On the Distribution window:
In D menu: Test Mean
7
Exercise 2:
(a. )
Step 1: Create a variable Sm_Status with 2 levels: Smoker/Non-Smoker:
Make a new column Sm_Status .
On the variable window:
Column Properties Formula
Edit Formula
On the formula window:
Functions (grouped) Conditional : Select: Match
Table Columns: Select: Smoke
Bottom: ^ (= insert)
8
Make a grouped Box plot:
Analyze Fit Y by X: Y, Response: Chol; X, Factor: Sm_Status
In the Oneway menu: Display Options: Box Plots
9
(b.)
Step 1:
Make a bar plot to get an idea of the sample sizes:
Graph Chart: Statistics: N(Sm_Status)
In the data we have more than 40 (=49, from the data) non-smokers and
more than 150 (= 151, from the data) smokers:
Sample sizes are larger than 30, but their difference is also large;
In this case, if the distributions are skewed, then a t-test is not suited
for a mean comparison. Hence, we will check normality.
10
Step 2: H0: µsm = µnon-sm vs. H1: µsm ≠ µnon-sm
First, split the column:
Tables Split: Split Columns: Chol; Split By: Sm_Status
Then, test normality :
The group of the smokers is skewed to the right. We will try to transform
the data to improve the normality. Try a square root transformation:
11
The normality is satisficatory. Hence, we will apply a t-test on the
transformed data.
Step 3: Transform Chol data to sqrt(Chol): Sqrt_Chol.
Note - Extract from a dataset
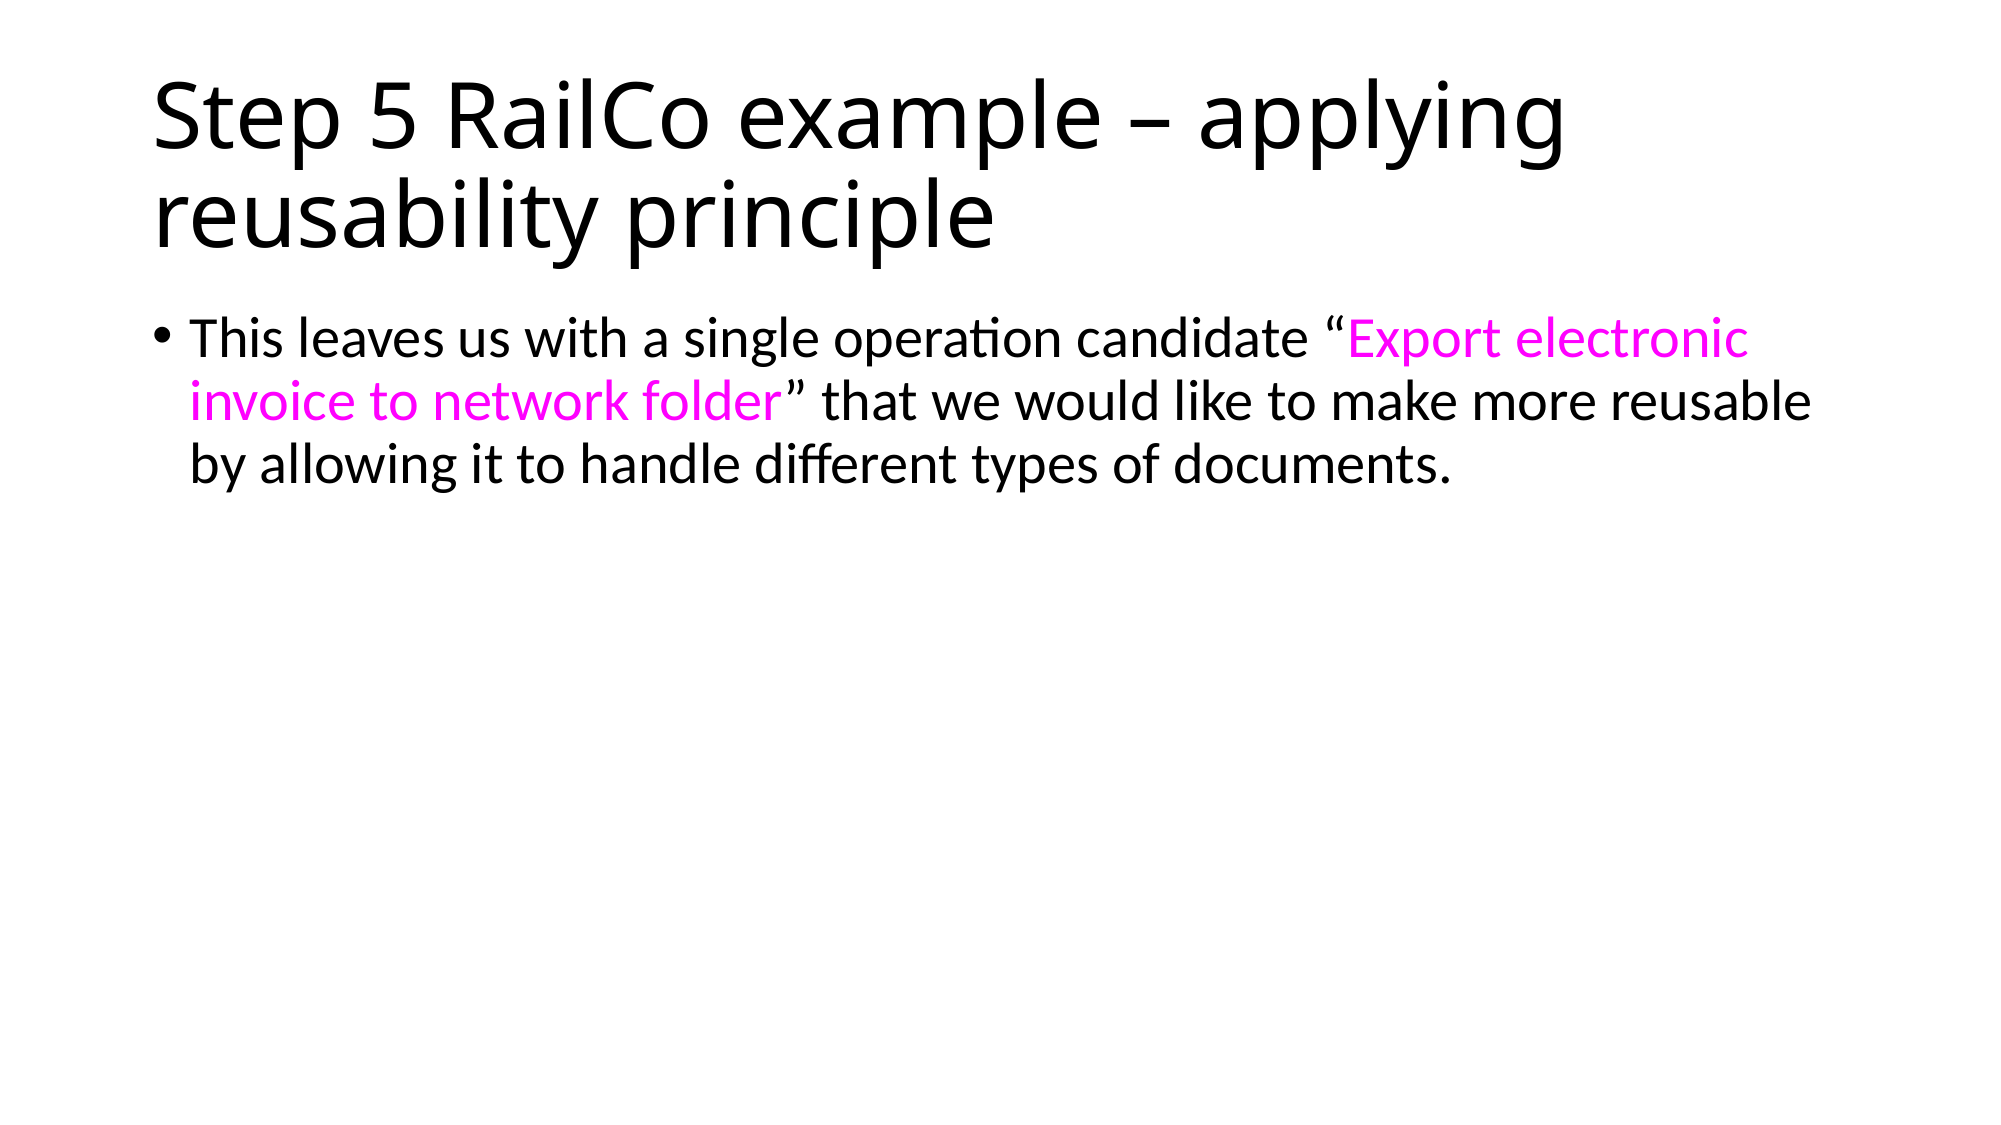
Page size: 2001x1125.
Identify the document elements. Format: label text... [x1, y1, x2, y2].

Now, we will test the following:
H0: µsqrt_sm = µsqrt_non-sm vs. H1: µsqrt_sm ≠ µsqrt_non-sm.
We can reach a conclusion only about the equality of the means of the
transformed measurements of the samples.
Step 4: Check the equality of the variances.
H0: σsqrt_sm = σsqrt_non-sm
Analyze Fit Y by X
12
In Oneway window: Unequal Variances
p=0.0126 < 0.05 we reject the equality of the variances. We will apply a
t-test for unequal variances.
Step 5: t-test for unequal variances
p=0.1337 > 0.05, we will not reject H0: µsqrt_sm = µsqrt_non-sm . The square root
transformed cholesterol measurements of the groups of smokers and non-
smokers are not significantly different.